(Saved dataset items)

********

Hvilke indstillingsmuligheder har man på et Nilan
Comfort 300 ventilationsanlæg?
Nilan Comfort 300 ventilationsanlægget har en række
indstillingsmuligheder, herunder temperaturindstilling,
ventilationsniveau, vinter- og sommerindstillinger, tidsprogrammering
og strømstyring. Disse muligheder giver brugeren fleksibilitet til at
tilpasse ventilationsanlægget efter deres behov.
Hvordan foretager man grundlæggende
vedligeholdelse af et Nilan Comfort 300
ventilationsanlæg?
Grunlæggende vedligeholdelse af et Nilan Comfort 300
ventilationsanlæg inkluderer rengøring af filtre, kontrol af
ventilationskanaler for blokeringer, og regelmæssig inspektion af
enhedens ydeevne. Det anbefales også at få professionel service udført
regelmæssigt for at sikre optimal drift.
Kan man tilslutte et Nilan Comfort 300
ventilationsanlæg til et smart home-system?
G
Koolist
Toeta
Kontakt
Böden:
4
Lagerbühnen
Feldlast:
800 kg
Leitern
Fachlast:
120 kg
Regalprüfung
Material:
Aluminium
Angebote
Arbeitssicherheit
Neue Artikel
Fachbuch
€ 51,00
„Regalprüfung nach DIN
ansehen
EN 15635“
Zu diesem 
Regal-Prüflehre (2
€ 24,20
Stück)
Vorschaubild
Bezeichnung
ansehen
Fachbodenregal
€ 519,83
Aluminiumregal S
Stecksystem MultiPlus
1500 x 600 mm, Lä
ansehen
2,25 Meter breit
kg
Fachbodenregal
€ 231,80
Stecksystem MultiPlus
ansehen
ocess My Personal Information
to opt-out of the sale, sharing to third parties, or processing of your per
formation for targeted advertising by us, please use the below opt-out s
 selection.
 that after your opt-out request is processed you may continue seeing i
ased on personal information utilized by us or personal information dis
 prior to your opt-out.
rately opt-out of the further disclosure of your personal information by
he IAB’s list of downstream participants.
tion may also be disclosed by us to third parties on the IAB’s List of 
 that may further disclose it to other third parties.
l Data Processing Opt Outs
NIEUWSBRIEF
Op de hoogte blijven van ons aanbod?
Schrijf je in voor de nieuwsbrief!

********

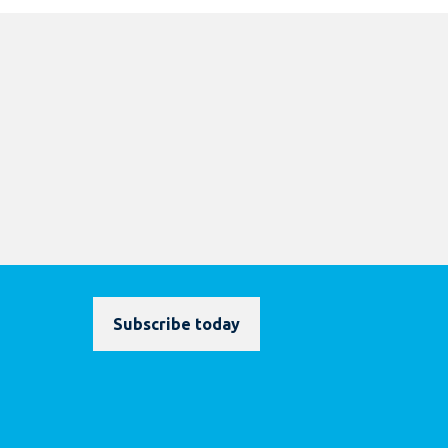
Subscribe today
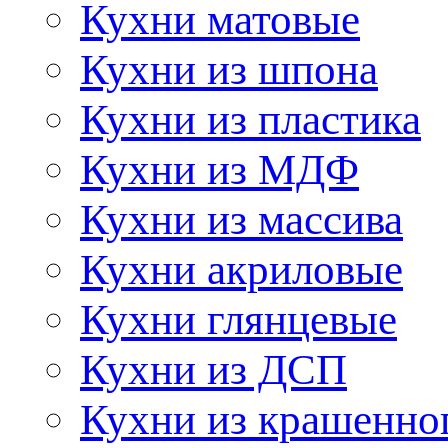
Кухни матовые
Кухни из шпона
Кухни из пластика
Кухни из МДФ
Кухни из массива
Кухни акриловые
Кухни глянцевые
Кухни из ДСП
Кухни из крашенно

********

Write out the lines exactly, starting with the line containing "Hvilke indstillingsmuligheder har" and going on through the line containing "prior to your opt-out.".

* Response *
Hvilke indstillingsmuligheder har man på et Nilan
Comfort 300 ventilationsanlæg?
Nilan Comfort 300 ventilationsanlægget har en række
indstillingsmuligheder, herunder temperaturindstilling,
ventilationsniveau, vinter- og sommerindstillinger, tidsprogrammering
og strømstyring. Disse muligheder giver brugeren fleksibilitet til at
tilpasse ventilationsanlægget efter deres behov.
Hvordan foretager man grundlæggende
vedligeholdelse af et Nilan Comfort 300
ventilationsanlæg?
Grunlæggende vedligeholdelse af et Nilan Comfort 300
ventilationsanlæg inkluderer rengøring af filtre, kontrol af
ventilationskanaler for blokeringer, og regelmæssig inspektion af
enhedens ydeevne. Det anbefales også at få professionel service udført
regelmæssigt for at sikre optimal drift.
Kan man tilslutte et Nilan Comfort 300
ventilationsanlæg til et smart home-system?
G
Koolist
Toeta
Kontakt
Böden:
4
Lagerbühnen
Feldlast:
800 kg
Leitern
Fachlast:
120 kg
Regalprüfung
Material:
Aluminium
Angebote
Arbeitssicherheit
Neue Artikel
Fachbuch
€ 51,00
„Regalprüfung nach DIN
ansehen
EN 15635“
Zu diesem 
Regal-Prüflehre (2
€ 24,20
Stück)
Vorschaubild
Bezeichnung
ansehen
Fachbodenregal
€ 519,83
Aluminiumregal S
Stecksystem MultiPlus
1500 x 600 mm, Lä
ansehen
2,25 Meter breit
kg
Fachbodenregal
€ 231,80
Stecksystem MultiPlus
ansehen
ocess My Personal Information
to opt-out of the sale, sharing to third parties, or processing of your per
formation for targeted advertising by us, please use the below opt-out s
 selection.
 that after your opt-out request is processed you may continue seeing i
ased on personal information utilized by us or personal information dis
 prior to your opt-out.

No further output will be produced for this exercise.